239 I’ll take it
Neera kicked off her shoes. She leaned back and raised her foot in his direction, wiggling her toes at his face.
“Put it on for me,” Neera ordered.
The man’s nose flared, revealing hair that continued off into both nostrils.
“I know you can put them on yourself...”
“But I can’t, my back hurts,” Neera faked a pout, and wiggled her toes again. “I can afford it, and many others in this shop. Just put it on and let me see if it fits.”
The man hesitated, and Neera could see the reluctance in his features, but he, very slowly, took Neera’s foot and slid the shoe on, before doing so for the other foot.
“All done.” The man grunted.
Neera looked down at the shoes on her feet. They were a good fit, and sturdy, with sharp heels that could be creative enough to use as a weapon if necessary.
“I’ll take it,” she said.
.....
The man raised his head to meet hers, and all the earlier passive snide eyeballing and comments left him. His mustache raised, and Neera could see his cheeks push up from the brackets of his smile.
She leaned closer to him and placed a single finger underneath his scruffy chin. The man’s smile fell, and he was caught in the mesmerizing power of her violet eyes.
Neera snaked a smile on her lips. “Maybe it comes with being a demon,” she whispered to the man, her finger caressing up and down his throat. The man gulped, his Adam apple bopping in her hold.
“But I have a problem with forgiving people who cross me,” Neera finished. Before the demon could make out what she was saying, a claw drew inside his throat. Neera watched as her action registered in the demon’s eyes with pleasure; she watched him switch from oblivion to shock and to panic, and he backed away from her, blood gushing out of his neck.
Neera bent over him and wiped the blood on his clothes. “It’s your voice box, so you’d be gone in some minutes. Relax, let death do its job.
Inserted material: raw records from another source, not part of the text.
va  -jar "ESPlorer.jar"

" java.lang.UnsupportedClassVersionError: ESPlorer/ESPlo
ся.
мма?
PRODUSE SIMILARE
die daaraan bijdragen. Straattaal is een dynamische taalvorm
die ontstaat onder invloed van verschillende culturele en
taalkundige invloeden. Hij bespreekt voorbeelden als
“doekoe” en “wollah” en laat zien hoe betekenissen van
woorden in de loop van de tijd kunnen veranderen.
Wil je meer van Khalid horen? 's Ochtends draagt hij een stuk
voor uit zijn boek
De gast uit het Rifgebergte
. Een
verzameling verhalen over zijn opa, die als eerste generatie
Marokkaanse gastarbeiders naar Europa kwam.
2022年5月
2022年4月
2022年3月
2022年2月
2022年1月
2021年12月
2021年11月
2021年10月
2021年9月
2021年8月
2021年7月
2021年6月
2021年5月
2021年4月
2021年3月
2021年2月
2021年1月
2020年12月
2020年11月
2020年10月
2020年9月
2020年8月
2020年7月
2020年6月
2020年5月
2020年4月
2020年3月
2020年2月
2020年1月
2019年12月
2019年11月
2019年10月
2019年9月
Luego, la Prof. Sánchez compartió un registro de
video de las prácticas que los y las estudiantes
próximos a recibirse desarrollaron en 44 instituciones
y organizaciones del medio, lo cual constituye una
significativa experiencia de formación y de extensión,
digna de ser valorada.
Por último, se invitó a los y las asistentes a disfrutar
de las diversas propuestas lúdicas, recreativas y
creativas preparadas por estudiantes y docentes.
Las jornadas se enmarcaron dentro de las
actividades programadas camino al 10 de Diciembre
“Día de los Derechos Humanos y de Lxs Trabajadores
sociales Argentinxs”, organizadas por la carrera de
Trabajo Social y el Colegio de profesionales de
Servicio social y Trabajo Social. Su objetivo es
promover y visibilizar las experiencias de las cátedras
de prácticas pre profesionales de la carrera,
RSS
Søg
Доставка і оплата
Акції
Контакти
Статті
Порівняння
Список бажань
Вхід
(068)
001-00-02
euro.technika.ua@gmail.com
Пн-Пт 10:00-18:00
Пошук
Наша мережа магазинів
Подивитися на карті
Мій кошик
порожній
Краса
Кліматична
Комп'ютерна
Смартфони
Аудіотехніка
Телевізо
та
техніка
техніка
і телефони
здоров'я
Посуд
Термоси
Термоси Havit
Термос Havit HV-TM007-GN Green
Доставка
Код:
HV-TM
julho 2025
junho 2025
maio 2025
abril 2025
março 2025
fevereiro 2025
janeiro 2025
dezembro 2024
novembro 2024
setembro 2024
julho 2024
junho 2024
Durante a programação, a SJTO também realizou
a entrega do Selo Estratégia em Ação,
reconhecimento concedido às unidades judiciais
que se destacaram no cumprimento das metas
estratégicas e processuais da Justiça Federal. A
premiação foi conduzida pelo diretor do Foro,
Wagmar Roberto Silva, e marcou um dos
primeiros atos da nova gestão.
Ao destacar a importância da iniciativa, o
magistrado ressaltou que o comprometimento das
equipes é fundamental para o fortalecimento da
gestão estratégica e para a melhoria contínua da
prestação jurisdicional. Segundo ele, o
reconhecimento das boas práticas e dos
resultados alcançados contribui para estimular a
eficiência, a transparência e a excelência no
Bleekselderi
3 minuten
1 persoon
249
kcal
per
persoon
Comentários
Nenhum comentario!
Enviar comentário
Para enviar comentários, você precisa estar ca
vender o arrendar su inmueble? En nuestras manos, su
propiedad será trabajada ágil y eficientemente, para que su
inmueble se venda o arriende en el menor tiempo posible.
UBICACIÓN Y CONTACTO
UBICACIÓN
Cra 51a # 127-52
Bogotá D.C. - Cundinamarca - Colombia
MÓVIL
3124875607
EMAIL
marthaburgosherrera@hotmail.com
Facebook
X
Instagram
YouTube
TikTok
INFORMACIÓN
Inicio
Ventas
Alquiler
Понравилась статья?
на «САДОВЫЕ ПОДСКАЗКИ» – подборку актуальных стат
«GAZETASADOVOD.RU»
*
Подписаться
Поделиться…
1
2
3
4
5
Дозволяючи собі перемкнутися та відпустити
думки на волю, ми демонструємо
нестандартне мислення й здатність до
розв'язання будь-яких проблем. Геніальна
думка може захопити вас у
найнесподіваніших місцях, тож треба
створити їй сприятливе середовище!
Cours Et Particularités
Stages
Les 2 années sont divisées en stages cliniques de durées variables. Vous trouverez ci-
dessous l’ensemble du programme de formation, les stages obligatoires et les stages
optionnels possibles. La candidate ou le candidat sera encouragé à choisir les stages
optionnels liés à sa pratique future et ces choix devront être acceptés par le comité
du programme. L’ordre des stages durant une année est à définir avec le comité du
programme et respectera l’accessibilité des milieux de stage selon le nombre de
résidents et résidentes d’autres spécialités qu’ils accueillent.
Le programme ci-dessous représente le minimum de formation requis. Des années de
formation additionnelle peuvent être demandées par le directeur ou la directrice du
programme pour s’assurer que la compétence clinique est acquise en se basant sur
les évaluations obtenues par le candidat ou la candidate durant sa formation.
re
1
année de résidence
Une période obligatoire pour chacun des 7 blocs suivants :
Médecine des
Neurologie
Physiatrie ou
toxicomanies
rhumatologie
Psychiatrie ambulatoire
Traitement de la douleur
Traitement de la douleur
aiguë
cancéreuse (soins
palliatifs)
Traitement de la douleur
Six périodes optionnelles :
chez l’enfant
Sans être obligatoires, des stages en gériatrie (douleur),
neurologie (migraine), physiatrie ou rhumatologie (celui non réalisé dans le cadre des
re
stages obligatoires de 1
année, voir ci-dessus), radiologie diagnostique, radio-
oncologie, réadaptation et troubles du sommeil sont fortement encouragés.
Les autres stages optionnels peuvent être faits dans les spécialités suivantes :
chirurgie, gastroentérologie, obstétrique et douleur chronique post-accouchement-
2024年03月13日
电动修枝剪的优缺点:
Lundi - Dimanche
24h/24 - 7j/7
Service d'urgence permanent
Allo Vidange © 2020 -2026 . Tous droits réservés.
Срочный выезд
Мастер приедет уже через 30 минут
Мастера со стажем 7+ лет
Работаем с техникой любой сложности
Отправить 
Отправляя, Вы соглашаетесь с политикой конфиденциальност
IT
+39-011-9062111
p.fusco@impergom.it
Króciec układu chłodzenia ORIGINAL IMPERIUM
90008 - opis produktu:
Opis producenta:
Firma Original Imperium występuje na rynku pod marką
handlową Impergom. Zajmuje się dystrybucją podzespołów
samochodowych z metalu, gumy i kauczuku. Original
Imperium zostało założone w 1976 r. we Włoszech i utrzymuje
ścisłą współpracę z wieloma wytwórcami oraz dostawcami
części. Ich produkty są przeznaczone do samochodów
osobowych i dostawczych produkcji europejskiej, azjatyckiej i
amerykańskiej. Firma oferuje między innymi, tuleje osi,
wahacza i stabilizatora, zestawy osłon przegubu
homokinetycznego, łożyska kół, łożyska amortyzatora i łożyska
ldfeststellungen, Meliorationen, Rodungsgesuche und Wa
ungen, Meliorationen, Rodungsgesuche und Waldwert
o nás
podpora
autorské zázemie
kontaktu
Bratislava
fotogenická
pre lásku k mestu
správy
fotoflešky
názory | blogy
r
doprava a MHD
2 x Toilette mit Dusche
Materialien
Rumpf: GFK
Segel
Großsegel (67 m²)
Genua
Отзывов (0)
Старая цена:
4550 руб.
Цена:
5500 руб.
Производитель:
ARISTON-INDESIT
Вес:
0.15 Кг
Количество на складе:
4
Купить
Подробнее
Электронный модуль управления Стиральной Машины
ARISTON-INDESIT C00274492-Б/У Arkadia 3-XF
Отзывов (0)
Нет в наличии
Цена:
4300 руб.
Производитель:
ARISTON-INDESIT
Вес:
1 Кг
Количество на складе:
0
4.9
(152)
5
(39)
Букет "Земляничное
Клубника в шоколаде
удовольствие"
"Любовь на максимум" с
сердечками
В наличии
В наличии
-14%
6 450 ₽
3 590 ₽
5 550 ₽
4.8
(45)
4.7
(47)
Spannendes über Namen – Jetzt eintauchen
Maybe next time someone coughs and falls in front of your store, you’d ask them if they are alright instead of referring to the Queen as a homeless rat.”
The demon’s eyes held surprise, but he sputtered and coughed, blood oozing out from the laceration. Neera stepped over him and went to stand in front of his long mirror, admiring the shoes on her feet.
Memories or not, she wouldn’t go back to a person she didn’t want to be. This Neera she was creating her life, her choices, her tastes, she liked her very much, and wouldn’t let a past crumble all she had built. She liked the taste of revenge, of dares, of the fear she was cultivating in people, and she would want it to stay that way.
“I like the way it makes me look tall, don’t you think?” She asked the struggling demon behind her. The demon made squawking noises and reached out a hand in her direction.
“What? Oh no, you don’t need the money.” Neera said to him. “I’ve been to where you are going, the land of the dead. Money is useless there. I’d take just these shoes,” Neera said to him. Her eyes caught a black shoe on the shelf, with heels designed to look like serpentines. “And maybe that one too. But just before you go, do these come in smaller sizes? I think it’s a little too big for me.”
The demon’s outstretched hand fell, and Neera gave a groan at her unanswered question. She turned to the mirror, looking this way and that, and gave a half-appreciative nod.
“I’ll manage it then. Thank you!” She said to the still demon, and hopped out back into the busy streets with two new pairs of shoes in hand.
....
Penelope grew used to the whispers that would rise in her passing; it was like running through a sandy land, leaving a wake of dust behind. It wasn’t as depressing as she thought it would be, or maybe because she was already tired, and the damage had already been done, worrying about it was useless.
The only thing that she wasn’t prepared for was the isolation she would feel. She hoped it would disappear as the days passed and that the maids would stop stealing glances her way when they worked or kept a grave silence around her, the sounds of their brushes scrubbing filling the air instead of their humming.
She wasn’t the first that Azriel would bed, and certainly not the last. But with her being a maid and according to some snatches of rumours she had gotten wind of late at nights when she was asleep, and the jealousy they felt at her living a life they mostly wanted made her the enemy.
But why would sleeping with the Master be some kind of achievement? To her, it wasn’t, just something that happened with time.
She didn’t regret it, that she knew, but she didn’t want any more of it.
Azriel hadn’t been helpful, and he wouldn’t quit. Sometimes he would appear behind her, whisper a greeting close to her ear, and send an unwanted yet delicious shiver running through her.
Other times she found him staring at her with open desire, something she knew didn’t go unnoticed by his workers, who when they would talk to him but Azriel would render them no response, eyes on her, like she was something to be wholly adored. Penelope would find her gut innards twisting and somersaulting, and she would worry she would combust from the sheer heat of his gaze.
She was assigned his chambers again, and when she had tried to wiggle her way out of it with the maid in charge, Phoebe had passed by, dropping a comment.
“It’s not like you haven’t been inside it, and he, inside you.”
Penelope had experienced her first bout of embarrassment at that remark, and if the older maid had heard Pheobe, she did a good job at pretending not to.